La Lazio ha battuto la Roma in Coppa Italia: si può dire che Inzaghi ha realizzato un capolavoro tattico?

“Si può dire che nessuna squadra sia fra quelle che puntano a vincere il campionato e quelle che hanno altri obiettivi può giocare al di sotto del proprio standard ottimale. La dimostrazione è stata la Lazio, che ha imbroccato una gara perfetta, irreprensibile. Mentre la Roma ha fatto una partita dove i singoli hanno reso meno, dove c’è stata meno intensità e qualità nelle giocate. Squadre come la Lazio che hanno imprevedibilità e giocatore molto veloci fanno emergere le lacune degli avversari. La Roma ha fatto una sfida al di sotto dei suoi standard e non è bastato”.

Secondo lei questo 2-0 può rappresentare un grande vantaggio in ottica del ritorno oppure, visto che è un derby, va concepita come gara secca?

“Sì, è un bel vantaggio. La Lazio il gol lo può fare in qualsiasi in momento, per quanto la Roma sulla carta può ribaltare il risultato va sottolineato che i biancocelesti con queste due reti hanno ottenuto un grande vantaggio”.

Si parla di un Donadoni con un futuro incerto, inoltre in casa Bologna non ci sarà Torosidis…

“A me non sembra che Donadoni abbia un futuro incerto, non vedo la drammaticità di questa situazione in un’annata come questa.
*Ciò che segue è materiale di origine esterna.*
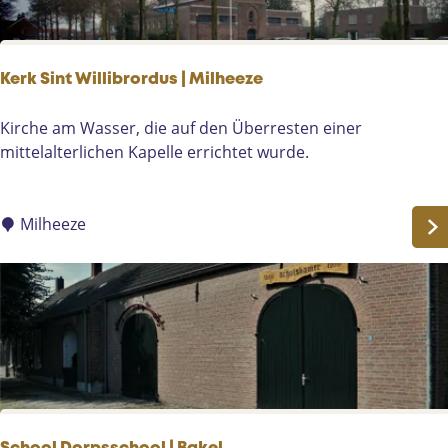
j
z
e
Kerk Sint Willibrordus | Milheeze
r
K
K
Kirche am Wasser, die auf den Überresten einer
l
e
mittelalterlichen Kapelle errichtet wurde.
o
r
t
k
t
S
Milheeze
e
i
r
n
p
t
e
W
e
i
l
l
l
i
b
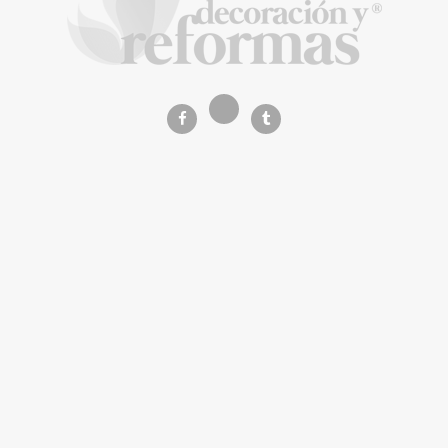
asequible
La Revista de referencia en
decoración y reformas
inteligentes
En
Decoración y Reformas
documentamos la
transformación integral de la vivienda desde un
rigor
técnico y arquitectónico
. Nuestro equipo analiza
materiales, normativas y soluciones de vanguardia para
que tu proyecto sea impecable.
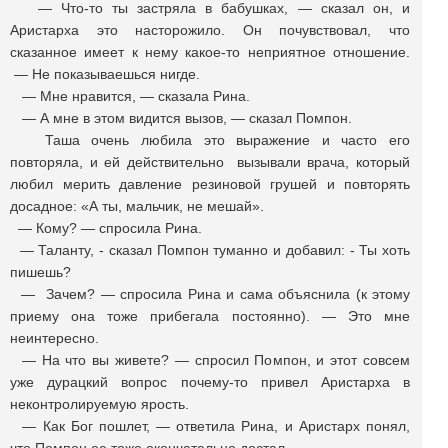
— Что-то ты застряла в бабушках, — сказал он, и
Аристарха это насторожило. Он почувствовал, что
сказанное имеет к нему какое-то неприятное отношение.
— Не показываешься нигде.
— Мне нравится, — сказала Рина.
— А мне в этом видится вызов, — сказал Помпон.
Таша очень любила это выражение и часто его
повторяла, и ей действительно вызывали врача, который
любил мерить давление резиновой грушей и повторять
досадное: «А ты, мальчик, не мешай».
— Кому? — спросила Рина.
— Таланту, - сказал Помпон туманно и добавил: - Ты хоть
пишешь?
— Зачем? — спросила Рина и сама объяснила (к этому
приему она тоже прибегала постоянно). — Это мне
неинтересно.
— На что вы живете? — спросил Помпон, и этот совсем
уже дурацкий вопрос почему-то привел Аристарха в
неконтролируемую ярость.
— Как Бог пошлет, — ответила Рина, и Аристарх понял,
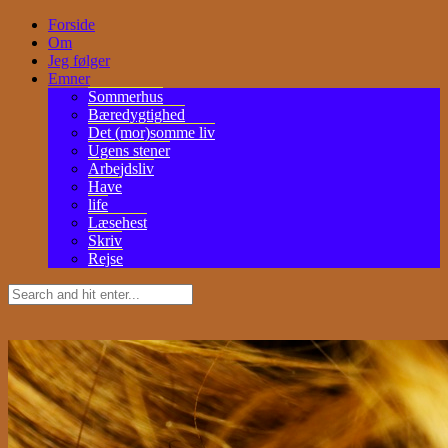
Forside
Om
Jeg følger
Emner
Sommerhus
Bæredygtighed
Det (mor)somme liv
Ugens stener
Arbejdsliv
Have
life
Læsehest
Skriv
Rejse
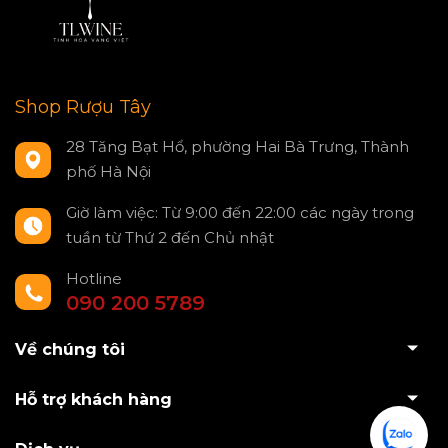
Shop Rượu Tây
28 Tăng Bạt Hổ, phường Hai Bà Trưng, Thành
phố Hà Nội
Giờ làm việc: Từ 9:00 đến 22:00 các ngày trong
tuần từ Thứ 2 đến Chủ nhật
Hotline
090 200 5789
Về chúng tôi
Hỗ trợ khách hàng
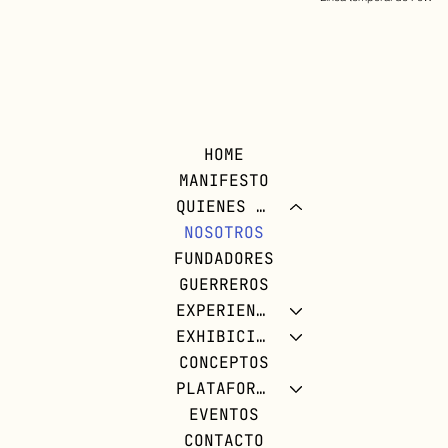
HOME
MANIFESTO
QUIENES SOMOS
NOSOTROS
FUNDADORES
GUERREROS
EXPERIENCIAS
EXHIBICIONES
CONCEPTOS
PLATAFORMA FOW
EVENTOS
CONTACTO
Per quel che riguarda l’assenza di Torosidis può essere pesante se non dovesse recuperare altri giocatori in difesa il Bologna si potrebbe trovare in difficoltà”.

Però il Bologna con le big ha fatto parecchia fatica…
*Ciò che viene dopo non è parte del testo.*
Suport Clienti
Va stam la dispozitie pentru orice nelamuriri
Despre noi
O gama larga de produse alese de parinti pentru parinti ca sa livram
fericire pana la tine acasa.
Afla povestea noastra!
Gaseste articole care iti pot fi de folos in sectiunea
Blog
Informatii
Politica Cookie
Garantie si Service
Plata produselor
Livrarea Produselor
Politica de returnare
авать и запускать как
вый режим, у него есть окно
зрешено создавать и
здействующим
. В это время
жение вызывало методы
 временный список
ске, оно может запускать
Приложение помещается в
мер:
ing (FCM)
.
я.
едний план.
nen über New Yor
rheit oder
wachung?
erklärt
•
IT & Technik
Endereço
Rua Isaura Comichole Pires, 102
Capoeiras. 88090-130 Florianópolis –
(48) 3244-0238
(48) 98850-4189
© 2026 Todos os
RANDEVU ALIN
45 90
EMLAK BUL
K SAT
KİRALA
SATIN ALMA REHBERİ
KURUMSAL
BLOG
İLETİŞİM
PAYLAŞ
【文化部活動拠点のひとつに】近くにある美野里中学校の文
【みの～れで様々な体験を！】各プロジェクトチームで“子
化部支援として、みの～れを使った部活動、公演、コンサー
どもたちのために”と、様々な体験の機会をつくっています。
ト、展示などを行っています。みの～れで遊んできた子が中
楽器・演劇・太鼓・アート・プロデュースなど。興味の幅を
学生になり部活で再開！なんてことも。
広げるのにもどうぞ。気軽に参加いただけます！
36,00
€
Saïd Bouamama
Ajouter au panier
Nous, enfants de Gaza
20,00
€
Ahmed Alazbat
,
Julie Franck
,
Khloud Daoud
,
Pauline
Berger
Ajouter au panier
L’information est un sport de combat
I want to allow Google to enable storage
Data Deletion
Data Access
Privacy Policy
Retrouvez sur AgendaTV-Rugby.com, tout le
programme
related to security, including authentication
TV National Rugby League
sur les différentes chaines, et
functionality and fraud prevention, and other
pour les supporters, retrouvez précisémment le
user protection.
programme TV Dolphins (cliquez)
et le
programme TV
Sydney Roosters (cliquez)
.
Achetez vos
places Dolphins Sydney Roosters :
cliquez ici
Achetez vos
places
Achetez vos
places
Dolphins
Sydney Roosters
“Il Bologna con quelle parigrado o inferiori ha quasi sempre vinto, con le big vengono messi a nudo dei problemi che impediscono di fare il salto di qualità, è una squadra che al completo e al massimo della sua forma ha fatto vedere cose egregie. I giovani che dovevano maturare stanno facendo più fatica del previsto e c’è qualche intoppo. Però questo campionato è praticamente deciso in zona salvezza, e possono venire a mancare delle spinte emotive”.

Nonostante discrete prestazioni i felsinei hanno raccolto poco…

“L’ultima vittoria è lontana, il Bologna al completo è una formazione che dà fastidio. Ora non sta attraversando un buon periodo, ma in qualche occasione avrebbe potuto finire la partita in vantaggio oppure in pareggio. Invece ha subito tanti gol negli ultimi secondi di gara, bastava qualche in punto in più e la classifica poteva apparire più rosea”.

Destro fatica, mentre Immobile sta facendo cose importati…

“Destro è in un momento delicato della sua storia, non riesce a sbloccarsi e incidere, questo rende tutto complicato. Sappiamo però che gli attaccanti quando ritrovano la via del gol possono sbloccarsi psicologicamente. Al contrario Immobile è un giocatore completamente affermato, ha fatto tanti gol quest’anno. Si tratta di un giocatore generoso, è un lottatore e sta facendo quello per cui è stato apprezzato in questi anni”.

Milinkovic-Savic secondo lei è un grande prospetto?

“Sì, il centrocampo in una squadra è quasi tutto. Un centrocampo come quello della Lazio unito agli attaccanti che ripartono velocemente fanno diventare i biancocelesti una squadra completa, diranno la loro anche nei prossimi anni per le parti alte della classifica. Bisogna completare un organico e renderlo in grado di reggere le coppe e i turni infrasettimanali”.

Che partita sarà questo Bologna-Lazio?

“Il Bologna in queste ultime partite è stato sempre ad un passo dal raccogliere i tre punti e alla fine non ci è mai riuscito. Questo lo dovrà far stare ancora più attento in difesa, ma bisogna sottolineare la differenza tecnica delle due squadre. I felsinei hanno grosse assenze in difesa. A mio avviso la Lazio è senz’altro favorita, ma un animale ferito può reagire e tirare fuori una prestazione d’orgoglio”.